══ Supplied information ══

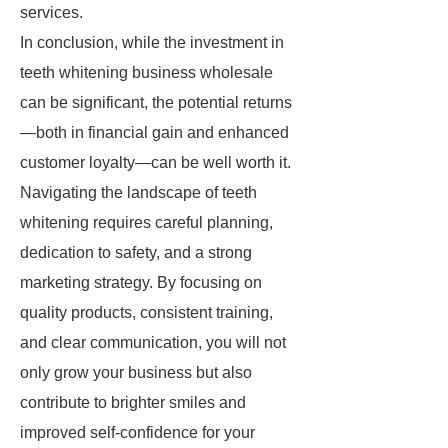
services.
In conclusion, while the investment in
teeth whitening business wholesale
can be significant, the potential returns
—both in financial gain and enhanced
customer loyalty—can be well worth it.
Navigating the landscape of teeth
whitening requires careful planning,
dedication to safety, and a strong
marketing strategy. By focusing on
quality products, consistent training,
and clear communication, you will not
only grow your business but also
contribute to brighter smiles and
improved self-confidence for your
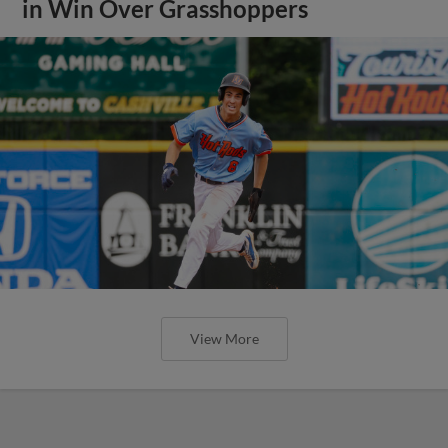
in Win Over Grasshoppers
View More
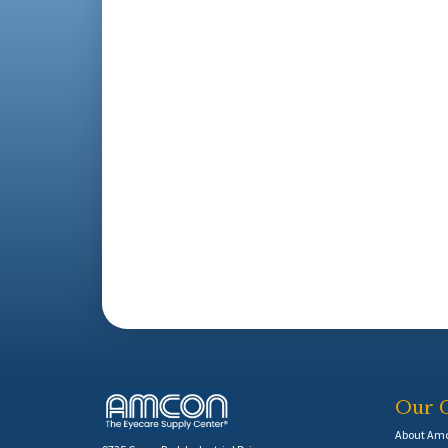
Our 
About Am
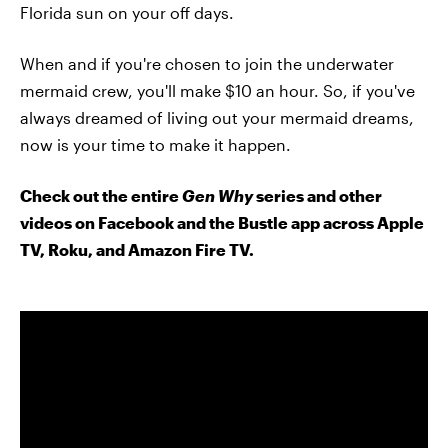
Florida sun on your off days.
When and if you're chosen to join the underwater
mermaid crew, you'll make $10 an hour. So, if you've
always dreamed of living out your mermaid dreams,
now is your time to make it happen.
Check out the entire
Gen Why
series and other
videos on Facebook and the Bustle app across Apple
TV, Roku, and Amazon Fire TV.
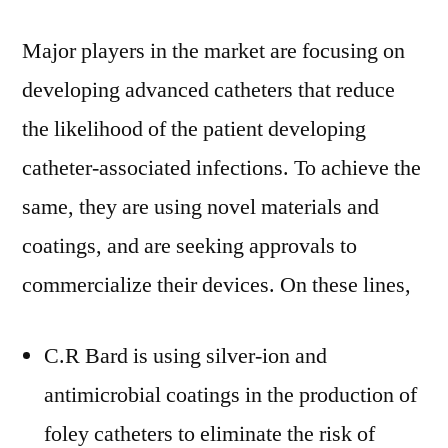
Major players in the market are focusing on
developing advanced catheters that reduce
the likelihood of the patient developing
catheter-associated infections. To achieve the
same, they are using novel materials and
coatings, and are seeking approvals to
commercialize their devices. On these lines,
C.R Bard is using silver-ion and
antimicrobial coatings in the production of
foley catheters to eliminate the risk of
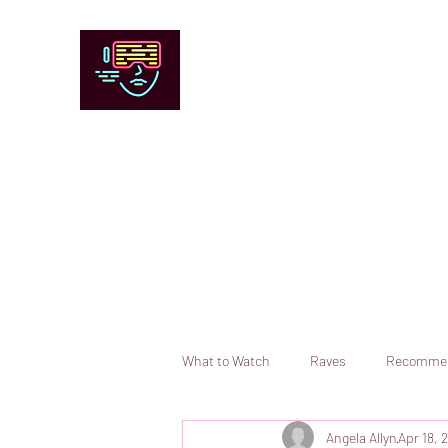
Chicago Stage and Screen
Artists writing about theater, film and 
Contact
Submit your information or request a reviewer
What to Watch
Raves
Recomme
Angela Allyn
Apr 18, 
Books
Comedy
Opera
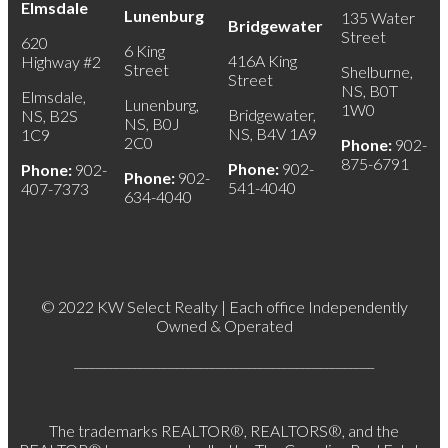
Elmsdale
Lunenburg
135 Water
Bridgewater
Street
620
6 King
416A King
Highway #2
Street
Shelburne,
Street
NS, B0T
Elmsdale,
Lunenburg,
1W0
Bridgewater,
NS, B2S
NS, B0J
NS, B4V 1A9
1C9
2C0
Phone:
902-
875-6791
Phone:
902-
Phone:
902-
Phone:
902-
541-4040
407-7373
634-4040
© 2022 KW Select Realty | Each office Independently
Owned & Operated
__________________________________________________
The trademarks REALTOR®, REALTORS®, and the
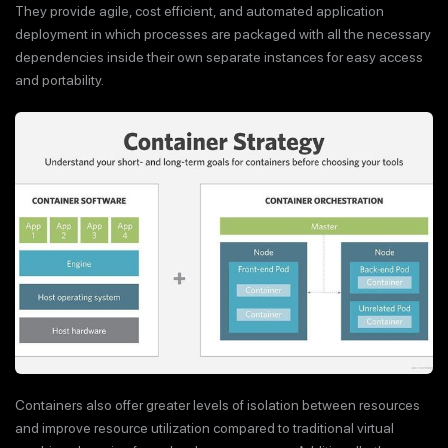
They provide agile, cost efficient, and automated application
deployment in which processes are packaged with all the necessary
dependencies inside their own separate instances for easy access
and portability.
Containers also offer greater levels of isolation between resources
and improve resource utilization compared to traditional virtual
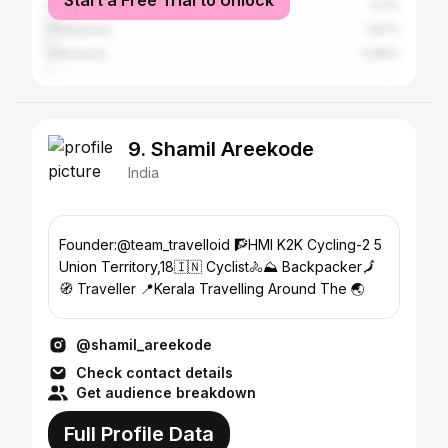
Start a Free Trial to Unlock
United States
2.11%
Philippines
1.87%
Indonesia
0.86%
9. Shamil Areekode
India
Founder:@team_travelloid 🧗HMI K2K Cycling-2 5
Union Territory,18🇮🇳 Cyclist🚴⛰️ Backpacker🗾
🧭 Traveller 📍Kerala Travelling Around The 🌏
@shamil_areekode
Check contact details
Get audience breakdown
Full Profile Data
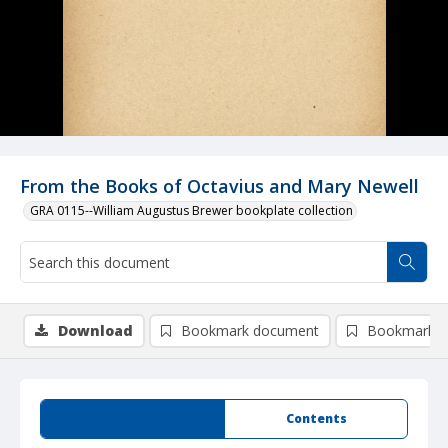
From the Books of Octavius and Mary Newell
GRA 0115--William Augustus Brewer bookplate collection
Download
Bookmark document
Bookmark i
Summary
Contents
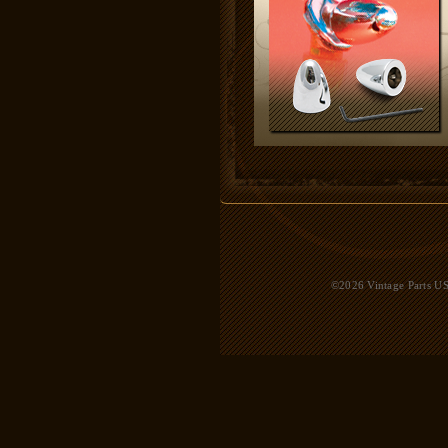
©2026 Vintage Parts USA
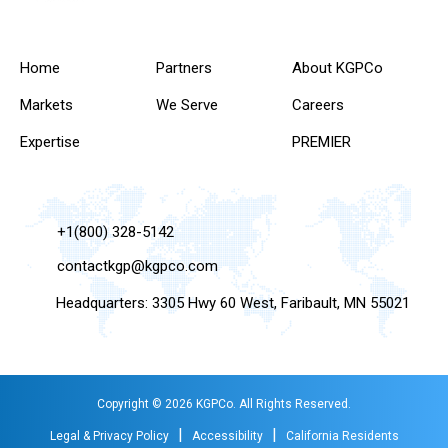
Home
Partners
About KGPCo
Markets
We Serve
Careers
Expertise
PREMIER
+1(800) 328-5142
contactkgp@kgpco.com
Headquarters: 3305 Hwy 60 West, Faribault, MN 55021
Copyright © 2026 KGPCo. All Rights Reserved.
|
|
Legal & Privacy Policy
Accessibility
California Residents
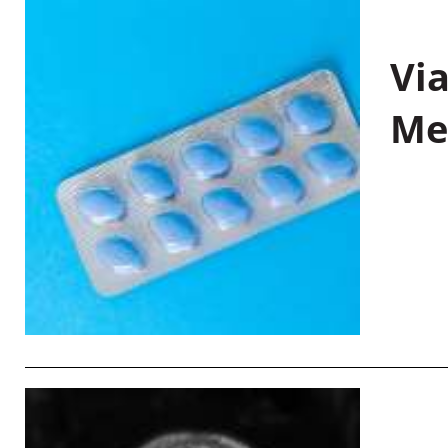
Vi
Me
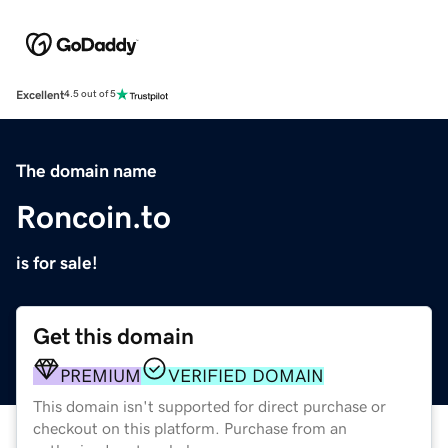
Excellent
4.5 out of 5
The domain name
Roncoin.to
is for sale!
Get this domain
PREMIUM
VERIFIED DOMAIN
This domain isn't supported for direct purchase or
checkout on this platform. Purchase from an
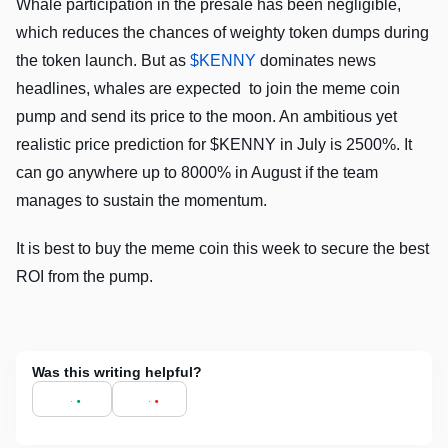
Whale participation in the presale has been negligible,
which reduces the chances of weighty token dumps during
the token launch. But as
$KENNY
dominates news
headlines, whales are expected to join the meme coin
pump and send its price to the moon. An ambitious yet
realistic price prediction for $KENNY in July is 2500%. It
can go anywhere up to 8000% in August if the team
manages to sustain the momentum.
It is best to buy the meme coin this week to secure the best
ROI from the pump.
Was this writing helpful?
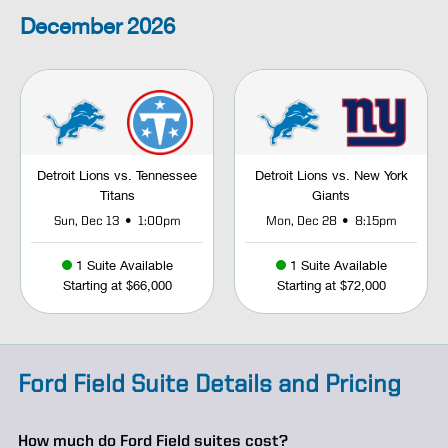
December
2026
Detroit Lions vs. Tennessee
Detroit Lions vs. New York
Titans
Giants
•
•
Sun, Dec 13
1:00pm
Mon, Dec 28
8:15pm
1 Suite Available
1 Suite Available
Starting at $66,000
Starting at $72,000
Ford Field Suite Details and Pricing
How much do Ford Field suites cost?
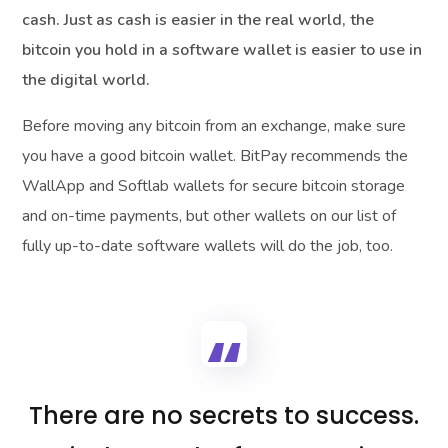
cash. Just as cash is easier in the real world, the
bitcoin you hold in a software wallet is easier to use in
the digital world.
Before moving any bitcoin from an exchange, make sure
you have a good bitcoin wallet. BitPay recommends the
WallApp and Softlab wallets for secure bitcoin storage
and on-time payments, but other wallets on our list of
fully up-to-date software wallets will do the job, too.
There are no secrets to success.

═══

Copy out the text of every item above word for word, keeping each line as it stands. Leave the pictures out of your answer.

services.
In conclusion, while the investment in
teeth whitening business wholesale
can be significant, the potential returns
—both in financial gain and enhanced
customer loyalty—can be well worth it.
Navigating the landscape of teeth
whitening requires careful planning,
dedication to safety, and a strong
marketing strategy. By focusing on
quality products, consistent training,
and clear communication, you will not
only grow your business but also
contribute to brighter smiles and
improved self-confidence for your
in Win Over Grasshoppers
View More
Our 
About Am
Florida sun on your off days.
When and if you're chosen to join the underwater
mermaid crew, you'll make $10 an hour. So, if you've
always dreamed of living out your mermaid dreams,
now is your time to make it happen.
Check out the entire
Gen Why
series and other
videos on Facebook and the Bustle app across Apple
TV, Roku, and Amazon Fire TV.
Major players in the market are focusing on
developing advanced catheters that reduce
the likelihood of the patient developing
catheter-associated infections. To achieve the
same, they are using novel materials and
coatings, and are seeking approvals to
commercialize their devices. On these lines,
C.R Bard is using silver-ion and
antimicrobial coatings in the production of
foley catheters to eliminate the risk of
Chicago Stage and Screen
Artists writing about theater, film and 
Contact
Submit your information or request a reviewer
What to Watch
Raves
Recomme
Angela Allyn
Apr 18, 
Books
Comedy
Opera
Elmsdale
Lunenburg
135 Water
Bridgewater
Street
620
6 King
416A King
Highway #2
Street
Shelburne,
Street
NS, B0T
Elmsdale,
Lunenburg,
1W0
Bridgewater,
NS, B2S
NS, B0J
NS, B4V 1A9
1C9
2C0
Phone:
902-
875-6791
Phone:
902-
Phone:
902-
Phone:
902-
541-4040
407-7373
634-4040
© 2022 KW Select Realty | Each office Independently
Owned & Operated
__________________________________________________
The trademarks REALTOR®, REALTORS®, and the
They provide agile, cost efficient, and automated application
deployment in which processes are packaged with all the necessary
dependencies inside their own separate instances for easy access
and portability.
Containers also offer greater levels of isolation between resources
and improve resource utilization compared to traditional virtual
Start a Free Trial to Unlock
United States
2.11%
Philippines
1.87%
Indonesia
0.86%
9. Shamil Areekode
India
Founder:@team_travelloid 🧗HMI K2K Cycling-2 5
Union Territory,18🇮🇳 Cyclist🚴⛰️ Backpacker🗾
🧭 Traveller 📍Kerala Travelling Around The 🌏
@shamil_areekode
Check contact details
Get audience breakdown
Full Profile Data
From the Books of Octavius and Mary Newell
GRA 0115--William Augustus Brewer bookplate collection
Download
Bookmark document
Bookmark i
Summary
Contents
©2026 Vintage Parts USA
Home
Partners
About KGPCo
Markets
We Serve
Careers
Expertise
PREMIER
+1(800) 328-5142
contactkgp@kgpco.com
Headquarters: 3305 Hwy 60 West, Faribault, MN 55021
Copyright © 2026 KGPCo. All Rights Reserved.
|
|
Legal & Privacy Policy
Accessibility
California Residents
Vi
Me
Excellent
4.5 out of 5
The domain name
Roncoin.to
is for sale!
Get this domain
PREMIUM
VERIFIED DOMAIN
This domain isn't supported for direct purchase or
checkout on this platform. Purchase from an
Whale participation in the presale has been negligible,
which reduces the chances of weighty token dumps during
the token launch. But as
$KENNY
dominates news
headlines, whales are expected to join the meme coin
pump and send its price to the moon. An ambitious yet
realistic price prediction for $KENNY in July is 2500%. It
can go anywhere up to 8000% in August if the team
manages to sustain the momentum.
It is best to buy the meme coin this week to secure the best
ROI from the pump.
Was this writing helpful?
December
2026
Detroit Lions vs. Tennessee
Detroit Lions vs. New York
Titans
Giants
•
•
Sun, Dec 13
1:00pm
Mon, Dec 28
8:15pm
1 Suite Available
1 Suite Available
Starting at $66,000
Starting at $72,000
Ford Field Suite Details and Pricing
How much do Ford Field suites cost?
cash. Just as cash is easier in the real world, the
bitcoin you hold in a software wallet is easier to use in
the digital world.
Before moving any bitcoin from an exchange, make sure
you have a good bitcoin wallet. BitPay recommends the
WallApp and Softlab wallets for secure bitcoin storage
and on-time payments, but other wallets on our list of
fully up-to-date software wallets will do the job, too.
There are no secrets to success.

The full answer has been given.